What this exercise asks:
**1.** List every word or phrase that the passage below about shining the light of Jesus sets in quotation marks.
**2.** Summarize the passage below about shining the light of Jesus in two sentences.
**3.** Write the next part of the passage below about shining the light of Jesus, picking up after its last sentence.

Source passage:
It’s a great song. But it’s really hard to do in real life.

I have to confess that shining the light of Jesus has always been the “weakest link” in my nearly 40 year spiritual journey as a Christ-follower. Although I have the privilege to have led dozens of people to Christ and planted lots of seed, I still feel like I am fall short in this area of my life. I’m afraid to get to the end of my life and I’ll be like Oskar Schindler (from the movie “Schindler’s List”) who, at the end of saving over 1,000 Jews from death, weeps regretfully over the fact  that he could have saved a lot more if he wasn’t so self-absorbed. I fear there are people who might not know Christ if I keep “hiding my light under a bushel” or “allow Satan to blow it out.”

My church calls this shining of Christ’s light, “Compassionate Outreach.” It’s the Spirit inspired and Biblically mandated activity of going outside of ourselves to help others know the life and love of God in Jesus Christ. Other groups call it “evangelism” – which means “sharing the Good News.” But we also include the “actions” of the Good News (showing compassionate love to others through meeting needs), as well as the message (that God invites us into His eternal life as we receive forgiveness of sins through Christ and following His Lordship).

Material supplied:
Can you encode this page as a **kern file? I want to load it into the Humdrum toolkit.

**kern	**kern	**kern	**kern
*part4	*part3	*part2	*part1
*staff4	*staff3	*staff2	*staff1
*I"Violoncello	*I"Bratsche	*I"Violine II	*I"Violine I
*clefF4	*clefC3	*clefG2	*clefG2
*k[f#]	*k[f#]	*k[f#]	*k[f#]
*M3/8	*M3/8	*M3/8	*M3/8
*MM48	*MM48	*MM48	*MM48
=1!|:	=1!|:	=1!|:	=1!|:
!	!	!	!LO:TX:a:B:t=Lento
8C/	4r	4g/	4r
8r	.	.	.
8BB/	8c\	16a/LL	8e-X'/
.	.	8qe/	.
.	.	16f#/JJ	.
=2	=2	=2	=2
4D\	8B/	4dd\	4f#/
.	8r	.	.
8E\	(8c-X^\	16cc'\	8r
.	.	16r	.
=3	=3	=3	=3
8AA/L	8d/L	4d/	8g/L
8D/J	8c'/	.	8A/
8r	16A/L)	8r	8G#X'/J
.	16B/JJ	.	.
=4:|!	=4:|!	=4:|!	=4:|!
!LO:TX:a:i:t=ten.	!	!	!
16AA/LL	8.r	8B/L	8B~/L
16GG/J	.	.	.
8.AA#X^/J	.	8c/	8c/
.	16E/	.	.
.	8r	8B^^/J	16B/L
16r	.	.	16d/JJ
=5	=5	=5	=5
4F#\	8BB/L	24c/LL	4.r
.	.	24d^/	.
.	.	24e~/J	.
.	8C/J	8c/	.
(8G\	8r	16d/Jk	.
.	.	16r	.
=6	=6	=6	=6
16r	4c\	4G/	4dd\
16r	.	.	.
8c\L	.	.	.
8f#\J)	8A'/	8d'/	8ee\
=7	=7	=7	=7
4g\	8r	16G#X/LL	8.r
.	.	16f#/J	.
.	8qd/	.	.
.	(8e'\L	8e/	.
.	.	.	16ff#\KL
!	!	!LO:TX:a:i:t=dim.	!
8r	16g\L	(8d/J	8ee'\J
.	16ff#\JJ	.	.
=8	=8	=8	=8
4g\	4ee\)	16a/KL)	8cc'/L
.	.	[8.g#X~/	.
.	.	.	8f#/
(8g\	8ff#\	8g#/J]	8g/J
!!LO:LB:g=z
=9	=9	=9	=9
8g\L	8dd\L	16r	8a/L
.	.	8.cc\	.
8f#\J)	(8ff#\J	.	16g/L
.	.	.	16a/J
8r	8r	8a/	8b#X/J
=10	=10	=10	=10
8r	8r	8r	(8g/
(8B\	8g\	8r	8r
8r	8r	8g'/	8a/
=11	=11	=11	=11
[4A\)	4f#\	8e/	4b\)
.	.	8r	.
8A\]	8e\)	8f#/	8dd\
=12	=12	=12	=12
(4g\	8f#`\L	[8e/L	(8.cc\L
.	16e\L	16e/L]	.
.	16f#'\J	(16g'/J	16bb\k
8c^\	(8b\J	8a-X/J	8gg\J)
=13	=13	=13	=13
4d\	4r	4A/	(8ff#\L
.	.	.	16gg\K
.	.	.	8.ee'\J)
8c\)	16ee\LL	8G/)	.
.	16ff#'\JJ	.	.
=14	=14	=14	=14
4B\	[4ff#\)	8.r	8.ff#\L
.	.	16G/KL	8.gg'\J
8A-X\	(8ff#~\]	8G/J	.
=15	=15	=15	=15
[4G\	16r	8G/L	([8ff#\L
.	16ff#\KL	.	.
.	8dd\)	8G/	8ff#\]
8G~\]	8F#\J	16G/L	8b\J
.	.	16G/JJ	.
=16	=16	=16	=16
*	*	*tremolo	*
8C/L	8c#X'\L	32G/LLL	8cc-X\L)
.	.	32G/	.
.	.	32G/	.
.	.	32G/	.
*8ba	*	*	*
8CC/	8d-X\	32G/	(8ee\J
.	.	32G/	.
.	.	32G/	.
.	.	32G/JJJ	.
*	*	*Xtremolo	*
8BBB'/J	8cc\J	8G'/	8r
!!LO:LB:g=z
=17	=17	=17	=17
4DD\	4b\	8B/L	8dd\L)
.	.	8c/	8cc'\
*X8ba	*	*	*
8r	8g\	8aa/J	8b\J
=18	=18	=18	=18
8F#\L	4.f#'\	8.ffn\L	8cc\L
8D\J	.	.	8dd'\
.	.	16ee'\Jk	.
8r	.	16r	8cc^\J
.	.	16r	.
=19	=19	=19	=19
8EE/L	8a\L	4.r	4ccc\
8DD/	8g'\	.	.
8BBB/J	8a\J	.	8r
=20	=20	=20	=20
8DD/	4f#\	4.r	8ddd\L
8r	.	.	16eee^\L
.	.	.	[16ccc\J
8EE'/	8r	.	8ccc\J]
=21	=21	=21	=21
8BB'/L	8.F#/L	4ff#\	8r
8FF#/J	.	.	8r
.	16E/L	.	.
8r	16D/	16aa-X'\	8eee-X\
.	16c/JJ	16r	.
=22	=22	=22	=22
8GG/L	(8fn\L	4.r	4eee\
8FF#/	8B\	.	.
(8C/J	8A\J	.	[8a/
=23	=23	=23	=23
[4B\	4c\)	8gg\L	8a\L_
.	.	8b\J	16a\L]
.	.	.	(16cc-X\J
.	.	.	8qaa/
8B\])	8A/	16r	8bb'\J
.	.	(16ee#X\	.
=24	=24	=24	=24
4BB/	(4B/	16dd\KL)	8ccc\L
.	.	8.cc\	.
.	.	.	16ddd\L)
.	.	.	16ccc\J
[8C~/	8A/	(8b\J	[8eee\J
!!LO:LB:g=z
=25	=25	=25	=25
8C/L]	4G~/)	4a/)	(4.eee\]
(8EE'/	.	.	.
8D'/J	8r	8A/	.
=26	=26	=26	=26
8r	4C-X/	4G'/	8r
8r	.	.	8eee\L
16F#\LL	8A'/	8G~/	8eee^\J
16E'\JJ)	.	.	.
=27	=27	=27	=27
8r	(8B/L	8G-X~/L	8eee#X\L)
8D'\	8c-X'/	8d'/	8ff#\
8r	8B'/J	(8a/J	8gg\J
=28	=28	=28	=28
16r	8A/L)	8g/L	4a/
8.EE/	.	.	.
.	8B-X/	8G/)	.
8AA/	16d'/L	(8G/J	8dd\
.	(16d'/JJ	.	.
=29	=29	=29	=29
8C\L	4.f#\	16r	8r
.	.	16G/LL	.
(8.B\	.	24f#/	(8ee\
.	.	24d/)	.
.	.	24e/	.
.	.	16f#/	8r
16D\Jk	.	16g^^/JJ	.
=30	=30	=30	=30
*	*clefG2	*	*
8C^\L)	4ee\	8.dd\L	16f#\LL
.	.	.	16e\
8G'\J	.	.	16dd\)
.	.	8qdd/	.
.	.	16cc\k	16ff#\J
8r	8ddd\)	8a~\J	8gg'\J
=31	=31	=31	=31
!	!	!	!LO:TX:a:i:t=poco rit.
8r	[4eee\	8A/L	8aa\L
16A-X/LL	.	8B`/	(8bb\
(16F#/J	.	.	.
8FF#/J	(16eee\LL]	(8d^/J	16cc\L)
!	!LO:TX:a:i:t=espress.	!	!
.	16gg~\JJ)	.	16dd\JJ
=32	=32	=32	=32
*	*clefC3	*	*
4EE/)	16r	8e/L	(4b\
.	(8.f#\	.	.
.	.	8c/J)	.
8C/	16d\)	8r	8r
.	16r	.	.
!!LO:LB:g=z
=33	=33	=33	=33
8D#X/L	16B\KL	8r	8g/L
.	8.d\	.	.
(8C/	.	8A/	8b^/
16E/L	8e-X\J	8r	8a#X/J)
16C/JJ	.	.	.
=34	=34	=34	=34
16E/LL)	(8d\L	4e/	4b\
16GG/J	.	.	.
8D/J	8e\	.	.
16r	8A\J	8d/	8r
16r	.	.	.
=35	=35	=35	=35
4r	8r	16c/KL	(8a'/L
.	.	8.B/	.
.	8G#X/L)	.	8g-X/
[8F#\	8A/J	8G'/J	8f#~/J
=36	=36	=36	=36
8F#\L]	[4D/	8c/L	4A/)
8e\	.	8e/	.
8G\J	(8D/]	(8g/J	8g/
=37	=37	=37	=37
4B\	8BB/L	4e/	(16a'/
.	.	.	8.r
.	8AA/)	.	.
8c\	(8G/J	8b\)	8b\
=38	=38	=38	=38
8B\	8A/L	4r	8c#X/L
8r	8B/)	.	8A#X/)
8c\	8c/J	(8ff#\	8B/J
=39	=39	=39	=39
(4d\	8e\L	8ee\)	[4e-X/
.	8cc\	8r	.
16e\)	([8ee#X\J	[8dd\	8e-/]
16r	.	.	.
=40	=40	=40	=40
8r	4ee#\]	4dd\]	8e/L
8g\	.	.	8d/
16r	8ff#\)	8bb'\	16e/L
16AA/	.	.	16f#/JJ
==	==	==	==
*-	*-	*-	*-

Answers to each task:
**1.**
weakest link
Schindler's List
hiding my light under a bushel
allow Satan to blow it out
Compassionate Outreach
evangelism
sharing the Good News
actions

**2.** The writer confesses that shining the light of Jesus has been the weakest link in a nearly 40-year journey as a Christ-follower. The writer fears ending life with regrets like Oskar Schindler, and explains that the writer's church calls this work "Compassionate Outreach," which covers both meeting others' needs and the message of forgiveness and eternal life through Christ.

**3.**
But as I said earlier, it’s easier said than done. The reason for the difficulty is that there are tremendous spiritual, cultural and pragmatic forces working against Christ-followers to share the Gospel with others. Our culture frowns on people who act spiritual and are too “outward” with their faith. We sense the fear of being labeled a “Bible thumper” or “weird religious fanatic” by others. Spiritually, there is an enemy who knows that if we effectively help others become Christ followers, his dark work is severely threatened. So Satan and darkness furiously work at keeping our faith “inward” and keeping the Kingdom of God contained.

The pragmatic obstacles are varied. One pragmatic obstacle is confusion over the “how” of evangelism. Many have this complex scenario in their minds that involves memorizing scripture, giving a “spiel”, and personally leading a person to pray the “sinner’s prayer.” Or we think that evangelism means we need to manipulate people into believing something they don’t really want to believe in. Maybe we got these ideas from our well-meaning churches or leaders. But I don’t think that’s what Christ had in mind when He told us to “let our light shine.”

Another pragmatic obstacle is that some of us are never “present” for unbelievers. We spend all our time relating with people who are already Christ-followers. It is so easy to stay in the “safe” confines of church activities and fellowship. Sometimes we don’t see our work or neighborhoods or community as places to build significant relationships with others. Sometimes we just don’t have the “time.” This is a very big challenge for those who are in ministry.

So what do we do?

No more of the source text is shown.